Let the dough rest if it resists stretching out.  Wait 10-15 minutes after doing the gluten cloak, and it easily should be able to be patted into a larger circle or rolled out.  Good time to have a seat and rest your hands!

Find what kind of rolling method works best for you.  You might pick up the dough and have gravity stretch it for you.  You might use an OXO-type rolling pin.  Or a pastry roller may be easier for you to use, with the angle of the roller coming from above.  I think the pastry roller is the easiest to use. 

You don't have to bake several items on the same day.  However, the hot dog buns form pretty fast and cook quickly.  It's nice to do it all while the oven it hot!

Soak your tools in your empty dough bucket or a pan when you are finished using them.  Soak your baking pan with soapy water after you remove the bread.  That way, you can wash them easily later (or tomorrow!)  Give yourself the permission of time to clean up much later.

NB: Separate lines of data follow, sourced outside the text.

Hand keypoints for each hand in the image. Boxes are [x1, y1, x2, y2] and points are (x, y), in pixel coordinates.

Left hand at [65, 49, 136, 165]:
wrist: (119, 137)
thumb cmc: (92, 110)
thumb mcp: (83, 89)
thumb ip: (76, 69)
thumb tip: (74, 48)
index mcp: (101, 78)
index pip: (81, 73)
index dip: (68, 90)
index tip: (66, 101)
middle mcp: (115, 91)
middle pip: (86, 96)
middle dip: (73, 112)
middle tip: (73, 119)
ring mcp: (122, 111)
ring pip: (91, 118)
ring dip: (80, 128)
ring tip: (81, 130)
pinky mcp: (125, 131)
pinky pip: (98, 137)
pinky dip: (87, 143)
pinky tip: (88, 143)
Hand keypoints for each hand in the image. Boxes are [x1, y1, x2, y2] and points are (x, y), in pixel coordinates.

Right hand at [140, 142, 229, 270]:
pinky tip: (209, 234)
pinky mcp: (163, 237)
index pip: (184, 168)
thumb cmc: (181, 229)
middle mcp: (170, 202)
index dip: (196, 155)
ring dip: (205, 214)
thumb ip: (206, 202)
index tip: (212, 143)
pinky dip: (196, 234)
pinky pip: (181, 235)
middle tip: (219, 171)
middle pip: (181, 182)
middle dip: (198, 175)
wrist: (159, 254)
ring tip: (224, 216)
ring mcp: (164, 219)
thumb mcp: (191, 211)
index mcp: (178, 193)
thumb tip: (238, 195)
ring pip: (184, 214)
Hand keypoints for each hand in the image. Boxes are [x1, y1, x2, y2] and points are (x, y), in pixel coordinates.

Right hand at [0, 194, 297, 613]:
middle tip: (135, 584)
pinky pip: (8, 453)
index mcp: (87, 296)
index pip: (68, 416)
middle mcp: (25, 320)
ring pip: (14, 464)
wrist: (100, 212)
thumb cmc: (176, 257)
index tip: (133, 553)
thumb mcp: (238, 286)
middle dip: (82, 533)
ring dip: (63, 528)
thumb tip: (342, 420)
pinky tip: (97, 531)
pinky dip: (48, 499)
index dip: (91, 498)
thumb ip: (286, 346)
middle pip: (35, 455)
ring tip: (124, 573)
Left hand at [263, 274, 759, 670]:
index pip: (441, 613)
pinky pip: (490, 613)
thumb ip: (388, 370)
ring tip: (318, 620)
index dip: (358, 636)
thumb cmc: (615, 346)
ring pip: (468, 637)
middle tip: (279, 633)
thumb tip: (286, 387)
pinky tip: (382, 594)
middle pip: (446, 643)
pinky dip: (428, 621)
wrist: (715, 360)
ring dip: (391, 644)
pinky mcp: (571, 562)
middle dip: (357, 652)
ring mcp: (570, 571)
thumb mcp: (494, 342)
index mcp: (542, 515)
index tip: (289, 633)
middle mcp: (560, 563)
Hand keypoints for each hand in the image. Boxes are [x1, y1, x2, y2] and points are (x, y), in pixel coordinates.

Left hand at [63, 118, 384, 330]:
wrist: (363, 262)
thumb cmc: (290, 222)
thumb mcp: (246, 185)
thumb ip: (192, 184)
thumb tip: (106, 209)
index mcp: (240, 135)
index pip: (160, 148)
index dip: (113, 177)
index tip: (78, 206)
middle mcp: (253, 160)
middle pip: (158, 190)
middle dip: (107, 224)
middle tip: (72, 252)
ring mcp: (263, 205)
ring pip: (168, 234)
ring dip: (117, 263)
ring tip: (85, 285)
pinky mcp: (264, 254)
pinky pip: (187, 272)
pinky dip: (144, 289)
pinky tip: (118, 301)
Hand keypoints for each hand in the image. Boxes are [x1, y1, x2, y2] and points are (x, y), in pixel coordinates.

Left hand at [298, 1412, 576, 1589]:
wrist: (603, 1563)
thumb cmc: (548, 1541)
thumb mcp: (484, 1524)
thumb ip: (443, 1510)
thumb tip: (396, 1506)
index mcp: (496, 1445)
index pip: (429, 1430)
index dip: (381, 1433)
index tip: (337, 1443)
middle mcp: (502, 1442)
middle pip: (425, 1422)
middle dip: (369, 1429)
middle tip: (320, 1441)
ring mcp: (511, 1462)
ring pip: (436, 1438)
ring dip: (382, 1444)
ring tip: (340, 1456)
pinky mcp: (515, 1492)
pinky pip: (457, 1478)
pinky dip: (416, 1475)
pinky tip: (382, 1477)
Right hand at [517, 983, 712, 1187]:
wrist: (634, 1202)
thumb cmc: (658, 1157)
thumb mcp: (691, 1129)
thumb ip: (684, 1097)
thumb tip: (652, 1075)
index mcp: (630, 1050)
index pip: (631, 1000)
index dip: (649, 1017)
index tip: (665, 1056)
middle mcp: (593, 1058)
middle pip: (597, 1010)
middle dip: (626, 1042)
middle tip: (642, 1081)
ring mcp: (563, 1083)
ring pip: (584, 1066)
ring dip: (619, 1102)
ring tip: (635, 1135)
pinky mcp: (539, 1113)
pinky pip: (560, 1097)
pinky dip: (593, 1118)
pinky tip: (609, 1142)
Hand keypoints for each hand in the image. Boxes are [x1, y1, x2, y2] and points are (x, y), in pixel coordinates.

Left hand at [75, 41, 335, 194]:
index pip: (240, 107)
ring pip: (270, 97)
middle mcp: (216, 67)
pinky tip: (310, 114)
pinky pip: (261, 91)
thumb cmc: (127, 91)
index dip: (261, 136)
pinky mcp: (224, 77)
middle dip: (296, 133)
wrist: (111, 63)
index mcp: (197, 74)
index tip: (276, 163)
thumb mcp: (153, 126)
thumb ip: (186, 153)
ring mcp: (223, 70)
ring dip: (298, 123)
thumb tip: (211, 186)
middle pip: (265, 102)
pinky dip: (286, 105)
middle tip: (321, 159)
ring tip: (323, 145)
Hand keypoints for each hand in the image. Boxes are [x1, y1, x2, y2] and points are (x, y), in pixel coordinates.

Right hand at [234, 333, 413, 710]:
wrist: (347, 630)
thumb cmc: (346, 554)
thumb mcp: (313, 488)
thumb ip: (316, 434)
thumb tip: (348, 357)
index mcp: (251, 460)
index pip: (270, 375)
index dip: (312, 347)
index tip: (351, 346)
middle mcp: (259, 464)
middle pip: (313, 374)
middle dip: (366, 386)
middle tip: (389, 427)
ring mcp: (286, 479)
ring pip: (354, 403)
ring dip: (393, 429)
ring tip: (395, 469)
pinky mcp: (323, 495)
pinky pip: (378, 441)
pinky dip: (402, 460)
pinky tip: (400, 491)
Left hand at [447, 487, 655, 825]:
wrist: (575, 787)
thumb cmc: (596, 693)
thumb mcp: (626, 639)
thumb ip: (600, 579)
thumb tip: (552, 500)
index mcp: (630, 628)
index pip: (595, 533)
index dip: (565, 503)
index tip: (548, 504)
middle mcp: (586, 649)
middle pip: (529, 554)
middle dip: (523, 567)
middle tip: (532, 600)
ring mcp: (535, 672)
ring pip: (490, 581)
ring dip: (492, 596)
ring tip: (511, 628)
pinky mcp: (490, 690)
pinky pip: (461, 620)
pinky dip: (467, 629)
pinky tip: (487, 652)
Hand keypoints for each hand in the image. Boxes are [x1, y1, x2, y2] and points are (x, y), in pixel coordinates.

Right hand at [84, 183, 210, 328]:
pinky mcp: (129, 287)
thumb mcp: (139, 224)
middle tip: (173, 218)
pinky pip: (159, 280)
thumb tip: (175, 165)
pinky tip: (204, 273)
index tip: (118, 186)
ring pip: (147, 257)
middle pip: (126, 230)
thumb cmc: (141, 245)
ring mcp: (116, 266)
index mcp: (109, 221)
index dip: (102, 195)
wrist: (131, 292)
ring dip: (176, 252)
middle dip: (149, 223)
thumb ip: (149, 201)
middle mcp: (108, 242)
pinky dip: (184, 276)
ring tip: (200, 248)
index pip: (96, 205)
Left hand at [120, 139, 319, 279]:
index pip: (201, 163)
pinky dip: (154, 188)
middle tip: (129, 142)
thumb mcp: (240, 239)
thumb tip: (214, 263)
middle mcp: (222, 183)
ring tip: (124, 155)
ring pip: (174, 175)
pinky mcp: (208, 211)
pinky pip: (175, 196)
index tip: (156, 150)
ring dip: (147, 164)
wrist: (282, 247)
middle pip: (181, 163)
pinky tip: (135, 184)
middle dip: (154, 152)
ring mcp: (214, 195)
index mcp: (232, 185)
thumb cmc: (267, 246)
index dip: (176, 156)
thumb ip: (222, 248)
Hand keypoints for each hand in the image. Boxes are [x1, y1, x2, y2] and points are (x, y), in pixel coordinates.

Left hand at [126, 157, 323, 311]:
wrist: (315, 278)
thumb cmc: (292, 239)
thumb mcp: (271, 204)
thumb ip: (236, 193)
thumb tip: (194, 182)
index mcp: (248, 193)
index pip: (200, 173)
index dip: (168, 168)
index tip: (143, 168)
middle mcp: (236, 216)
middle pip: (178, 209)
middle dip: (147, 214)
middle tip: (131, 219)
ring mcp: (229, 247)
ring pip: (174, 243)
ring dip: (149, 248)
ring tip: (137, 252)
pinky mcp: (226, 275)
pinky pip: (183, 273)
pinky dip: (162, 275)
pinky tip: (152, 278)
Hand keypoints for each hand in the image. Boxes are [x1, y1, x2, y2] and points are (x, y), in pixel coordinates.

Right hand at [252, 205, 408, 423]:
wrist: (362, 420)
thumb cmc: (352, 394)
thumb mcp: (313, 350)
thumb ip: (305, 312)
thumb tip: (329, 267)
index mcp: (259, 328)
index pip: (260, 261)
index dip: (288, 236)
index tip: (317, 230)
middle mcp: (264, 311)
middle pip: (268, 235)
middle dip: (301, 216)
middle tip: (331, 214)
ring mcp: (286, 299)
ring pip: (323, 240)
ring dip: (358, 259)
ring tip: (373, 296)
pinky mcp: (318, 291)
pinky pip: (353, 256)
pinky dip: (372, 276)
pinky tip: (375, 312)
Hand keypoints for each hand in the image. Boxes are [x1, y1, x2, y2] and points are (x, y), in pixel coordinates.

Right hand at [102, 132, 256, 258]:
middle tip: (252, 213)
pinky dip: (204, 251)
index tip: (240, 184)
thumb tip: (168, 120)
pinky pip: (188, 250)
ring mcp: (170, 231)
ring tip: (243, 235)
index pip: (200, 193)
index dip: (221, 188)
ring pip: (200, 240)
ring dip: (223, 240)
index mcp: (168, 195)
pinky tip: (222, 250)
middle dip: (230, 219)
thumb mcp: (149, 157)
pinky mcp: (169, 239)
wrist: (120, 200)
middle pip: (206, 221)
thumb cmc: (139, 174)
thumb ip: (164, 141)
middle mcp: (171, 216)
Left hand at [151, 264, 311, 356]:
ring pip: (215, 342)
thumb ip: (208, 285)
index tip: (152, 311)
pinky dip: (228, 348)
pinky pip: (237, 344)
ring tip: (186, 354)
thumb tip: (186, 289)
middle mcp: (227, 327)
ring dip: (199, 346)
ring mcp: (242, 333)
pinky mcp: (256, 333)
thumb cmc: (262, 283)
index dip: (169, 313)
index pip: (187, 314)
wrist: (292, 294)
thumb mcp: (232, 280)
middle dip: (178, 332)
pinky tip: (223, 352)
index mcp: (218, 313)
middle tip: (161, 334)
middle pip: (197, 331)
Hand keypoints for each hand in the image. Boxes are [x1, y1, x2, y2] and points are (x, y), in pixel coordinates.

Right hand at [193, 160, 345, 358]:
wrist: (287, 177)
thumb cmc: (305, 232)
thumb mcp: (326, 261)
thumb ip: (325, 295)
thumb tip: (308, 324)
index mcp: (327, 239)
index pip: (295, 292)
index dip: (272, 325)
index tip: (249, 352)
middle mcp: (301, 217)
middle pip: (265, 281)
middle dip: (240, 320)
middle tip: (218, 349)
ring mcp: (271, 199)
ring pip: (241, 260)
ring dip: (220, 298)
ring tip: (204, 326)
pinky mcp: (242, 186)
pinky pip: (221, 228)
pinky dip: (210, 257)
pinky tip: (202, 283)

Thanks for stopping by to visit!  I hope you will leave a comment below.  Maybe you can add a handwise or time saving suggestion that will help others?

About the HBinFive Baking Group
The HBinFive Baking Group, started by Michelle of Big Black Dogs, is baking through all of the breads in the Healthy Bread in Five Minutes book. To see what my HB5 baking buddies have made recently, check out 16th HB5 Bread Braid.


  1. OH YUM! Boy does this sound good. But you are ahead of schedule. This bread is not on our agenda until November! But that okay, I'm glad you tried it out so now we all know that it is excellent. Can't wait to try it!

  2. this sounds fantastic! I can't wait to give it a try :)

  3. This does look good! Love the hot dog idea.

  4. Oh, Michelle, I thought that we had done this bread already. My goof. I guess I did this in Dec because it looked so good. And those pistachio nuts kept talking to me!!! :)

    Thanks, Danielle and Cathy! I think you will love this. I prefer the rosewater, actually, which is easier to find.

  5. I love pistashios so will love making this. I will look for the rosewater as you suggested:)

  6. This looks fabulous. Can't wait to make it.

  7. Your bread looks so good! I can't wait to try it. I'm not going to say what the blobs in the picture look like..Rorschach might be reading! :)

  8. Thanks, Elwood! and Bonnie!

    It's really a wonderful bread. I would cut the pistachio mixture by about 1/3, though, for a full batch. Pistachios are expensive, and that would cut the leakage.

  9. Fabulous! I had to laugh when I read you had added too much water and ended up making full batch. You have no idea how many times I have done that! LOL. I finally gave up trying to make 1/2 batches and now usually make a full batch!

  10. Looks great, will have to give it a try.